Part of the problem is animals not being spayed or neutered, or people abandoning them or dropping them off at local barns.
"It's a farm community so people see that as an opportunity to drop off an unwanted animal, but then those farmers already have too many barn cats, so they surrender them to us," she said.
The humane society is not funded by the county, the state, or any outside organizations. The society relies solely on donations and volunteers to keep the shelter afloat and the animals healthy, clean and comfortable.
"We have a surrender fee and adoption fees but even then we aren't making money; it is just paying for the care of the animals and keeping everyone up-to-date on their shots," Mrs. Faduski said.
As soon as visitors enter the Lewis County Humane Society, they are greeted by the curious meows of Maizey the cat, followed by excited greetings from the dogs around the corner. The first dog anyone sees is Henry, who was taken in after an unfortunate case of abuse.
"Henry was found at the end of March abandoned in a home with very little food and water. He had lost 30 to 40 pounds and had a urinary tract infection, as well as other illnesses from his malnourishment. He is waiting for his forever home and doing very well health-wise. He is a big baby and a sweet, loving guy. The only thing is, he is a pit bull so he is having a hard time getting adopted," Mrs. Faduski said as she took Henry out to play. He showed off his sit trick and gave plenty of kisses.

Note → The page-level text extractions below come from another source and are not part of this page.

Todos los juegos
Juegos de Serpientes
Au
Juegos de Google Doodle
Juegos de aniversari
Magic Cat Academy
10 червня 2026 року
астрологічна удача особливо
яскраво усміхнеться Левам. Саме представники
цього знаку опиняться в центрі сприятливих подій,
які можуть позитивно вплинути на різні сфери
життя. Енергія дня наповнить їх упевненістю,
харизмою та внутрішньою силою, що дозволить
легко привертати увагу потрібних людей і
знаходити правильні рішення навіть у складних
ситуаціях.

There are two more pits aside from Henry, and Mrs. Faduski says it's a shame that the breed has a bad stigma.
"Pits are hard to adopt but we think they're wonderful," she said.
She shared a story where two women didn't realize Henry, who is clearly a pitbull at glance, was a pit bull because of his perfect behavior when going for a walk with Mrs. Faduski.
"People have preconceived ideas about the pits and they're not true. They're wonderful," she said.
Because the Humane Society runs solely on volunteer work and donations, it is always accepting food, toys, comfort items and even someone simply coming to interact with the animals. That is exactly what Melissa and Nathan Jantzi stopped in to do Monday afternoon.
"We've already gotten two cats from here before and they're amazing. Wonderful pets," Mrs. Jantzi said as her son gave some pets to the cats, his cat tattoo visible on his arm. "We came today to pet them and drop off some food, we love to give them attention," she said.
Mrs. Faduski welcomes all volunteers or donations and strongly encourages everyone to adopt.
"They're all lovers," she said, and each dog and cat will greet you with a kiss or a rub to prove it.